EXERCISE INSTRUCTIONS
Collect every line of the rows below that contains the string "Where", treating uppercase and lowercase letters as distinct.

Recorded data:
/---

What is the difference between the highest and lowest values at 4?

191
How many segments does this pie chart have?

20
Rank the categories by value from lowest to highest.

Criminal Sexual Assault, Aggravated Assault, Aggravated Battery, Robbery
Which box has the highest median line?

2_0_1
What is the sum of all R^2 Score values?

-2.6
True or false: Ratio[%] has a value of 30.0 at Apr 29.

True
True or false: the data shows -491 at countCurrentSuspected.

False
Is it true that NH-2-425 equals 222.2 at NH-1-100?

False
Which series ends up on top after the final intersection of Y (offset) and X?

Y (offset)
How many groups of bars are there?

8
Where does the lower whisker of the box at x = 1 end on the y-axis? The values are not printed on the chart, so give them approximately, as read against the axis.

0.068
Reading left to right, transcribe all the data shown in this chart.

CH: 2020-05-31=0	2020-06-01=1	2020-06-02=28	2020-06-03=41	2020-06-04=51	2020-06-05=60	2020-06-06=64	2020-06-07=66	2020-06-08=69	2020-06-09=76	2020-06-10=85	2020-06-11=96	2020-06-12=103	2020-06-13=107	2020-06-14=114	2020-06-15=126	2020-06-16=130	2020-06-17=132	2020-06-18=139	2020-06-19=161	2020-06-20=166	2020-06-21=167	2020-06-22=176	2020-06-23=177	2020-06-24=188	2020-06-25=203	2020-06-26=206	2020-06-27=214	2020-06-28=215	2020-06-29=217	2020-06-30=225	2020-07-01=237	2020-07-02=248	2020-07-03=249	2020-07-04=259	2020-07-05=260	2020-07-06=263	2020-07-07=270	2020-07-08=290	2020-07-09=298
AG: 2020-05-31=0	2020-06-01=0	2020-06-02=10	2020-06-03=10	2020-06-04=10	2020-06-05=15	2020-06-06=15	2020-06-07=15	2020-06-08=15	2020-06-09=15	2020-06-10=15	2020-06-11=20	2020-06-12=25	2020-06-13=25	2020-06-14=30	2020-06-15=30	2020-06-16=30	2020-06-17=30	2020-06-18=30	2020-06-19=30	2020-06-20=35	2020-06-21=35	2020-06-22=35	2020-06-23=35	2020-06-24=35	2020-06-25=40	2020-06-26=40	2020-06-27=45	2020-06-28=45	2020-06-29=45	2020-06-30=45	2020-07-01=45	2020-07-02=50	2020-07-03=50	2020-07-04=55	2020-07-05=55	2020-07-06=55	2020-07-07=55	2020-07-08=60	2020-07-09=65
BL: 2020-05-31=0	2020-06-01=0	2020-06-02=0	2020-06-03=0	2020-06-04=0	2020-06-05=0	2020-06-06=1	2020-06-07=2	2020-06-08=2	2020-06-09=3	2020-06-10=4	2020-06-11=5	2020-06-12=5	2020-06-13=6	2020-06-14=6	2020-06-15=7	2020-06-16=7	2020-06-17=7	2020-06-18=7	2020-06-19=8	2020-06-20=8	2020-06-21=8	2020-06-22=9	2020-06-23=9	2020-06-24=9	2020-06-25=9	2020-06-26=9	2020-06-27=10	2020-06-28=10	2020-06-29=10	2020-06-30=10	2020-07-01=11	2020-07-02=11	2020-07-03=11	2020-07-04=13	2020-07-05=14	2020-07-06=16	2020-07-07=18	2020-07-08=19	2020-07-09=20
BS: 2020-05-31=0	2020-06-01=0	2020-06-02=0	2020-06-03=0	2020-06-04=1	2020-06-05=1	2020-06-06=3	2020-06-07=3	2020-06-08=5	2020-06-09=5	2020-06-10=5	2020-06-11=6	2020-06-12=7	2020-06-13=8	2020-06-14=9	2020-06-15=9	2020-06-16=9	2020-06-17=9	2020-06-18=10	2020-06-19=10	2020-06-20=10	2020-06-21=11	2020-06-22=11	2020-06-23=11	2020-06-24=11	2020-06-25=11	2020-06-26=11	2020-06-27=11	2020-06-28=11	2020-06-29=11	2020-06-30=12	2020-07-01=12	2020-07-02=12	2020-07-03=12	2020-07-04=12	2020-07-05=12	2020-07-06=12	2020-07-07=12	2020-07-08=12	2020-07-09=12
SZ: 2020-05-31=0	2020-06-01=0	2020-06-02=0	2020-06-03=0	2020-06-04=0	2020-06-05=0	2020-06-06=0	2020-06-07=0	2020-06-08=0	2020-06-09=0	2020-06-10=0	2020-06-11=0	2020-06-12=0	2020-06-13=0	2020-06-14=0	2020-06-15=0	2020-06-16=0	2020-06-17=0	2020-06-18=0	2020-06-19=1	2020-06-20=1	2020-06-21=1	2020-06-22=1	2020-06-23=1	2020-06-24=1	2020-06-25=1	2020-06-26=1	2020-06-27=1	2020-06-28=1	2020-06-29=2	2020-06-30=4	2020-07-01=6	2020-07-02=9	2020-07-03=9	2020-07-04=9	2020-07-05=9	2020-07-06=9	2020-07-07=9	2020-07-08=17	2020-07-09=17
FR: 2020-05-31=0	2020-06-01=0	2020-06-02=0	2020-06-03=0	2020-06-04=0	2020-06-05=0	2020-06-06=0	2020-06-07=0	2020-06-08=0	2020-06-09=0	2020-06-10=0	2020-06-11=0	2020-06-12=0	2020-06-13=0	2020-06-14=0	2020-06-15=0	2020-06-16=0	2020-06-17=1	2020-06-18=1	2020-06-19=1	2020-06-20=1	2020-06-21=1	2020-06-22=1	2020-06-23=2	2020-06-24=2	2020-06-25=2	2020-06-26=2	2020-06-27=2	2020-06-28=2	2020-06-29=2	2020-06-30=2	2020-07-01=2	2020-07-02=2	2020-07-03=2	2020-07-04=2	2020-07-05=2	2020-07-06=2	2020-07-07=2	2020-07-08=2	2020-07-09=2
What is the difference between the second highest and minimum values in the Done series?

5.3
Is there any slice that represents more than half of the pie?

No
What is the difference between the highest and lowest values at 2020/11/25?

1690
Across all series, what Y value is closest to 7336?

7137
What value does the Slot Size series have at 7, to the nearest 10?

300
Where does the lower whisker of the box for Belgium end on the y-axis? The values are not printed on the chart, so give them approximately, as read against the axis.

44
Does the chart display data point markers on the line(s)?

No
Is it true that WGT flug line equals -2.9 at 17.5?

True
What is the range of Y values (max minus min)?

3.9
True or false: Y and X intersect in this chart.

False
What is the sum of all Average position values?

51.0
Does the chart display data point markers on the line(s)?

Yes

\---

YOUR SOLUTION
Where does the lower whisker of the box at x = 1 end on the y-axis? The values are not printed on the chart, so give them approximately, as read against the axis.
Where does the lower whisker of the box for Belgium end on the y-axis? The values are not printed on the chart, so give them approximately, as read against the axis.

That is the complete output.